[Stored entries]
____________________

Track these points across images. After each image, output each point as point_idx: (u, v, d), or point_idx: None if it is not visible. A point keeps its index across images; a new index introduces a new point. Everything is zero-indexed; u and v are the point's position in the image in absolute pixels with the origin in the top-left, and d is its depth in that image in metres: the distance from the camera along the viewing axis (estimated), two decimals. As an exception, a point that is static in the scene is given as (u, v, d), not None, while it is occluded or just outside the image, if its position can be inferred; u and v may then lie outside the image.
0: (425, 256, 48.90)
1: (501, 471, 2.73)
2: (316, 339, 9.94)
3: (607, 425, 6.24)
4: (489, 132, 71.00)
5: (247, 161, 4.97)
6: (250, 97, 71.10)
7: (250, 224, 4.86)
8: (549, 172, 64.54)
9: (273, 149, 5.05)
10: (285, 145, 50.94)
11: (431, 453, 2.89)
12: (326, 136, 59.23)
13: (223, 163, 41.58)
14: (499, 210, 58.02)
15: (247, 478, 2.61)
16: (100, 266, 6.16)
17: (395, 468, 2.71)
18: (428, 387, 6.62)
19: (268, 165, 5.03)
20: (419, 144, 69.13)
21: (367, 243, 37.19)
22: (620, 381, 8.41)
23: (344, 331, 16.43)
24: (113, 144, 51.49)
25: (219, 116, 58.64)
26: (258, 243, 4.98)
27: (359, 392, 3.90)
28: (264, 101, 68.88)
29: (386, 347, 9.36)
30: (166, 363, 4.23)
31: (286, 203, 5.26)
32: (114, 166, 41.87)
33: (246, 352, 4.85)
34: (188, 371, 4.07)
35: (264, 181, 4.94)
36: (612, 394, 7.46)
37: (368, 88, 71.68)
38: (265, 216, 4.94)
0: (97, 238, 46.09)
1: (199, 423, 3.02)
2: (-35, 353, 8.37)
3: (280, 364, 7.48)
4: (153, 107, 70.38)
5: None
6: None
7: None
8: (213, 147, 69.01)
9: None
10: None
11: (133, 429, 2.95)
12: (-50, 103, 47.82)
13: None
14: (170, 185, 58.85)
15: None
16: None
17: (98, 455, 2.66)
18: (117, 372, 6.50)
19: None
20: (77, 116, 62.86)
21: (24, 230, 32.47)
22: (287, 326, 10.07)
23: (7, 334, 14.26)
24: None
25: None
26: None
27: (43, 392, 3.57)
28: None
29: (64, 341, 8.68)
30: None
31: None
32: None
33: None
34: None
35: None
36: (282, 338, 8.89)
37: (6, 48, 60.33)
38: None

____________________

## [Task description]
Repeat only the stretch of lines that opens with the line containing "19: (268, 165, 5.03)" and closes with the final line of the entries, both included, exactly as written.

## [Result of the task]
19: (268, 165, 5.03)
20: (419, 144, 69.13)
21: (367, 243, 37.19)
22: (620, 381, 8.41)
23: (344, 331, 16.43)
24: (113, 144, 51.49)
25: (219, 116, 58.64)
26: (258, 243, 4.98)
27: (359, 392, 3.90)
28: (264, 101, 68.88)
29: (386, 347, 9.36)
30: (166, 363, 4.23)
31: (286, 203, 5.26)
32: (114, 166, 41.87)
33: (246, 352, 4.85)
34: (188, 371, 4.07)
35: (264, 181, 4.94)
36: (612, 394, 7.46)
37: (368, 88, 71.68)
38: (265, 216, 4.94)
0: (97, 238, 46.09)
1: (199, 423, 3.02)
2: (-35, 353, 8.37)
3: (280, 364, 7.48)
4: (153, 107, 70.38)
5: None
6: None
7: None
8: (213, 147, 69.01)
9: None
10: None
11: (133, 429, 2.95)
12: (-50, 103, 47.82)
13: None
14: (170, 185, 58.85)
15: None
16: None
17: (98, 455, 2.66)
18: (117, 372, 6.50)
19: None
20: (77, 116, 62.86)
21: (24, 230, 32.47)
22: (287, 326, 10.07)
23: (7, 334, 14.26)
24: None
25: None
26: None
27: (43, 392, 3.57)
28: None
29: (64, 341, 8.68)
30: None
31: None
32: None
33: None
34: None
35: None
36: (282, 338, 8.89)
37: (6, 48, 60.33)
38: None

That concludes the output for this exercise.